Modelling of structure and concentration characteristics of water-alcohol solutions

Abstract

Water-alcohol solutions are widely used in pharmacy, food industry, engineering, etc. The study of their physical and chemical properties has a long history. Nevertheless, due to the complexity of these systems, there is still an interest in their research stimulated by the development of biochemistry in terms of the study and protection of the environment, global climate change, renewable energy resources and cosmochemistry. The purpose of the presented study is the quantum-chemical investigation of water clusters with methyl and ethyl alcohol molecules, as well as the modelling of concentration dependences of the excess molar volume of ethyl alcohol solution in water at different temperatures. Based on quantum-chemical calculations of paired and mixed complexes of water with methanol and ethanol, taking into account solvation effects, study reveals the formation of thermodynamically efficient complexes in liquid, in contrast to the ideal gas state, while in the mixture both individual solvated alcohol molecules and complexes will be in equilibrium. We noted a relative difference in the free energies of solvation of paired and mixed methanol and ethanol complexes. The paper proposes a technique for calculating the excess molar volume in water-alcohol mixtures by approximating the experimental dependences by Lejandre polynomials of the ninth degree. The calculation results showed high accuracy. Hence, continuous functions describe the dependences of the calculated coefficients of Lejandre polynomials on temperature.

• [Work instructions]
a) According to the abstract on water-alcohol solutions, in which fields are these solutions widely used? Name each one.
b) In the abstract on water-alcohol solutions, what degree of Lejandre polynomials is used to approximate the experimental dependences?

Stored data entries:
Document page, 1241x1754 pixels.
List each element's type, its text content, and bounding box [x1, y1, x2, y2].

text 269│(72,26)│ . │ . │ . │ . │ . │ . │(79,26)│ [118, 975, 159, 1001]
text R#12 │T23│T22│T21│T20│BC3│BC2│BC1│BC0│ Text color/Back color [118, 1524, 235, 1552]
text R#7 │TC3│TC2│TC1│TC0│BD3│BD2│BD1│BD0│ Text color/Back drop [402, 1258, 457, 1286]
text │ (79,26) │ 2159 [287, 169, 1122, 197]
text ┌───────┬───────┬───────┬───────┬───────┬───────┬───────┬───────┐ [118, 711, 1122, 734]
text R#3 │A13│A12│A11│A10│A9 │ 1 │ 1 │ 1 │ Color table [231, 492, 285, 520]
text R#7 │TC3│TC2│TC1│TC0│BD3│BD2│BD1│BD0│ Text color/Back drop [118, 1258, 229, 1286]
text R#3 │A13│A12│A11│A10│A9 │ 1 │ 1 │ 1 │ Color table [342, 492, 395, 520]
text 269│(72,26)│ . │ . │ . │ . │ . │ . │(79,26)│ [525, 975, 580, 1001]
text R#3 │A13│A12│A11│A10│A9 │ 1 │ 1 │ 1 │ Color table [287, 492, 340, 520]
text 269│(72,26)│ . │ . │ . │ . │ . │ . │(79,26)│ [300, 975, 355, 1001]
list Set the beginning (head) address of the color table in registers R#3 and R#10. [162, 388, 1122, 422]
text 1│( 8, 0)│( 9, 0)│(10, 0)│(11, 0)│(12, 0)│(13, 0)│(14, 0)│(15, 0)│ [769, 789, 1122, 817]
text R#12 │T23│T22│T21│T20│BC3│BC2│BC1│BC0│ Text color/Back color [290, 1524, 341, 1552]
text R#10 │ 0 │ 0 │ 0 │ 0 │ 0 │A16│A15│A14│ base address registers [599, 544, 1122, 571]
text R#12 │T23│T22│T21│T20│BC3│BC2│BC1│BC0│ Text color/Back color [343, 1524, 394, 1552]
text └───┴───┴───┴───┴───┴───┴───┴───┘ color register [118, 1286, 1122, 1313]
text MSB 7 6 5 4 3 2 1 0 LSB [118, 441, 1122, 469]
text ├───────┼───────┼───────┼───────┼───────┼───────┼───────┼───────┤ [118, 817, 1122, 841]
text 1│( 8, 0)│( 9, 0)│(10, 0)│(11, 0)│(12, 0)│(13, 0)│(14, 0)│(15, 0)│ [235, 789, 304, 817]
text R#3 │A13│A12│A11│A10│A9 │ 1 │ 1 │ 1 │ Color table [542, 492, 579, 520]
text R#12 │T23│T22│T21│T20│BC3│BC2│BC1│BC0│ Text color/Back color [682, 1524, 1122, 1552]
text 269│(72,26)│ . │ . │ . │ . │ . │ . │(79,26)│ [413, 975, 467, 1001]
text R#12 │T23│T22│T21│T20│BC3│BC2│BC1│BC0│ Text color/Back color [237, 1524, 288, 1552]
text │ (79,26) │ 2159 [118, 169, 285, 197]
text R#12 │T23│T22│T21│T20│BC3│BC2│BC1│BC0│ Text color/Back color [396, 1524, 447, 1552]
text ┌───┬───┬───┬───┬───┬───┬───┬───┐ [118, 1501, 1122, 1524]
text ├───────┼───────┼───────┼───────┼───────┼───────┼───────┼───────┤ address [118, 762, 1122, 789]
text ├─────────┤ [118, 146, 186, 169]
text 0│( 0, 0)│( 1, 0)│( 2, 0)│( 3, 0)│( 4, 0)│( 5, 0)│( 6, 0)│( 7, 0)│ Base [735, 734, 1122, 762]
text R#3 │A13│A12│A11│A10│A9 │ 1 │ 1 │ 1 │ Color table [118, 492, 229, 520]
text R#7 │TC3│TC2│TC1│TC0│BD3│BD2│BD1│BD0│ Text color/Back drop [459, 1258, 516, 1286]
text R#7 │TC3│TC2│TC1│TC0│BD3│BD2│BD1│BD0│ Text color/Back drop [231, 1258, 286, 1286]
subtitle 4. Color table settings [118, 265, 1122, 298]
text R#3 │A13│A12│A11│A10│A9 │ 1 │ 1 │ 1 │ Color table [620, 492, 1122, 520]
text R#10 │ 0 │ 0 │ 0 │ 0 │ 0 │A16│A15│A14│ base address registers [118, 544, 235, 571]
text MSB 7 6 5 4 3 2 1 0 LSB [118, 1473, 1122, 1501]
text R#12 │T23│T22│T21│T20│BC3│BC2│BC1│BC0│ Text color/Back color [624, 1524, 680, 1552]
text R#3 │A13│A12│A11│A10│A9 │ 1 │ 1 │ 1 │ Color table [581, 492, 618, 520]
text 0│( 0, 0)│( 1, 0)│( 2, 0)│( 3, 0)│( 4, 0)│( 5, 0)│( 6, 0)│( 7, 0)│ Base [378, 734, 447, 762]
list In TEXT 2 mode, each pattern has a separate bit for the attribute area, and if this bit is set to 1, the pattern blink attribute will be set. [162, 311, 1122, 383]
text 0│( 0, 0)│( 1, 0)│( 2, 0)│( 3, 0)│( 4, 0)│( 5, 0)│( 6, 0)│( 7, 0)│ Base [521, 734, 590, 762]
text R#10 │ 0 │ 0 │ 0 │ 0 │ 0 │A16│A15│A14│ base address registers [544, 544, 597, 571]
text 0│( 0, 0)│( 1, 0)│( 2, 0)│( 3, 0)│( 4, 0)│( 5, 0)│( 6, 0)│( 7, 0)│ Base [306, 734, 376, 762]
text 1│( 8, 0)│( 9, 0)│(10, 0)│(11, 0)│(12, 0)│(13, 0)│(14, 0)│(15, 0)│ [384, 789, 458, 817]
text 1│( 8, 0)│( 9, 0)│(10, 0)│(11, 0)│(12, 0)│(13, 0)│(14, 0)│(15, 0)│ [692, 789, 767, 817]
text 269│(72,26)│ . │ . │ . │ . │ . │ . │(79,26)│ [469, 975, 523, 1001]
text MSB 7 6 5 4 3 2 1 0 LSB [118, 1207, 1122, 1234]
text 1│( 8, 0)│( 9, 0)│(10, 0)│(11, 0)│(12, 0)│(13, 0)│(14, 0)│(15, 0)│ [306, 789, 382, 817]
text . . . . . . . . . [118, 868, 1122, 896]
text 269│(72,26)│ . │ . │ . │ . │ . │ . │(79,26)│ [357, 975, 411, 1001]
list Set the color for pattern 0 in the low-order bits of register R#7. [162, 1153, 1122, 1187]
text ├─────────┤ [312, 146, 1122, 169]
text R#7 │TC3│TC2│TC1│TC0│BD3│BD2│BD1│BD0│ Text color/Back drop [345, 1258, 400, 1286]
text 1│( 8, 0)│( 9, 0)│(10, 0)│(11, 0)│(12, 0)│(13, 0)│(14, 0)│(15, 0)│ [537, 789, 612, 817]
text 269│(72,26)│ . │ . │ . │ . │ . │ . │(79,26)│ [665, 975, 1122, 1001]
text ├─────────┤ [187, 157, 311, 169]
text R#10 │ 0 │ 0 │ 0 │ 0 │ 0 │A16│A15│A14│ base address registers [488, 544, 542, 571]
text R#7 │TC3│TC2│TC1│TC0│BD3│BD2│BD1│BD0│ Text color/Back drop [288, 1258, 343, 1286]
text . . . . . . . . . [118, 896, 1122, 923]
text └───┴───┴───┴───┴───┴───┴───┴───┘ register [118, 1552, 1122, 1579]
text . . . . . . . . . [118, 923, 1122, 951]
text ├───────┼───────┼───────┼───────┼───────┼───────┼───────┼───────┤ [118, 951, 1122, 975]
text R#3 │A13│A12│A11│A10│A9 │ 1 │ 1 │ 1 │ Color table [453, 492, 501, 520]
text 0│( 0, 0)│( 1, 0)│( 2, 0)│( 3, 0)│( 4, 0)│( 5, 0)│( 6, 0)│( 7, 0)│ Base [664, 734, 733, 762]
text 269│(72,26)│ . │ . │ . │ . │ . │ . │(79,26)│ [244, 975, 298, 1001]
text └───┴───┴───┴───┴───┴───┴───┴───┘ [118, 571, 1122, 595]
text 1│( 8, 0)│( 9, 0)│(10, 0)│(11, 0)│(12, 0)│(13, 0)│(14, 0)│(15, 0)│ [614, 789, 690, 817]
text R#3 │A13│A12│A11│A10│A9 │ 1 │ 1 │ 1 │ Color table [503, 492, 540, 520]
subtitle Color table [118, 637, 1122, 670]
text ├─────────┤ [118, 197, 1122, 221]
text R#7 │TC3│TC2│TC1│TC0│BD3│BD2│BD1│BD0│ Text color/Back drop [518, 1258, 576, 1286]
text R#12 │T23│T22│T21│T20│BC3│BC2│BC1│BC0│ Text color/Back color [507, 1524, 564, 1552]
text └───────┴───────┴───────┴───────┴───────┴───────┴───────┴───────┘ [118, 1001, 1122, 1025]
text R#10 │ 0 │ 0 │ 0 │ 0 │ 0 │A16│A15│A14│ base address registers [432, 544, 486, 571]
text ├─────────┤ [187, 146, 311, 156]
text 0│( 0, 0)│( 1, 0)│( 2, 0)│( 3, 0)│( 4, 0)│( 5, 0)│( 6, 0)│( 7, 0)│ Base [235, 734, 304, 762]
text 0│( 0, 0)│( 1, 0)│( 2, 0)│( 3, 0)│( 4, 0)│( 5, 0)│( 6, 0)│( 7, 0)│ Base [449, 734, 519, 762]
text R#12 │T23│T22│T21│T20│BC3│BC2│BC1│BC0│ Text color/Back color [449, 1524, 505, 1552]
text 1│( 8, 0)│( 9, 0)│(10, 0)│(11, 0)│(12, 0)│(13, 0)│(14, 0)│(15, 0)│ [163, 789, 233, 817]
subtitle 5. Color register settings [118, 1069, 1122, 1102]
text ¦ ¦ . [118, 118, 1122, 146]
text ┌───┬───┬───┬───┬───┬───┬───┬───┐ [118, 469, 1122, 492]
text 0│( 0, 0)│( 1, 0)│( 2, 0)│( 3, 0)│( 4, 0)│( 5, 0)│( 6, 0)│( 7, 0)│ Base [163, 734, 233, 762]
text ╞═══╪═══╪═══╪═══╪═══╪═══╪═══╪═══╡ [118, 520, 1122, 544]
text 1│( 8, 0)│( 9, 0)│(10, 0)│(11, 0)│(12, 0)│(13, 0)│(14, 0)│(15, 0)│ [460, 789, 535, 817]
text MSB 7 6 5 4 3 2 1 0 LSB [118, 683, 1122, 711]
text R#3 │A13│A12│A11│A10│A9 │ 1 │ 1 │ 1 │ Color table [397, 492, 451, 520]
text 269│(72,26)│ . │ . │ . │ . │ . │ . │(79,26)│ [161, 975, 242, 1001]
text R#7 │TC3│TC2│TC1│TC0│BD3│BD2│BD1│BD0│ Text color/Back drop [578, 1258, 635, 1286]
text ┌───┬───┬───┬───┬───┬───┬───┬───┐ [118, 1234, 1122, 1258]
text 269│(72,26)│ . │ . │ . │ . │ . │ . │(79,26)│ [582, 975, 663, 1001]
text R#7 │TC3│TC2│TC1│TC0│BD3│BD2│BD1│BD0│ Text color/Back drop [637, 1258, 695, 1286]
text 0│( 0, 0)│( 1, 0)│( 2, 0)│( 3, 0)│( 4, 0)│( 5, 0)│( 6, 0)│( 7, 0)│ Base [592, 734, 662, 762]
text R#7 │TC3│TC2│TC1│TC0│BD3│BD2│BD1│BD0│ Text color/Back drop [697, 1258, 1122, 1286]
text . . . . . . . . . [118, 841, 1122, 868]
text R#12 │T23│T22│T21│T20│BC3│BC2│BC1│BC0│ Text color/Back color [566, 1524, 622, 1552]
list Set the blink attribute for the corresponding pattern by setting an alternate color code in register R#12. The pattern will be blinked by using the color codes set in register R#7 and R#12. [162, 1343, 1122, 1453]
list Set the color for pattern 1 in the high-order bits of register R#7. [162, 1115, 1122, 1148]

• [Solution set]
a) Pharmacy, food industry, engineering

b) The ninth degree.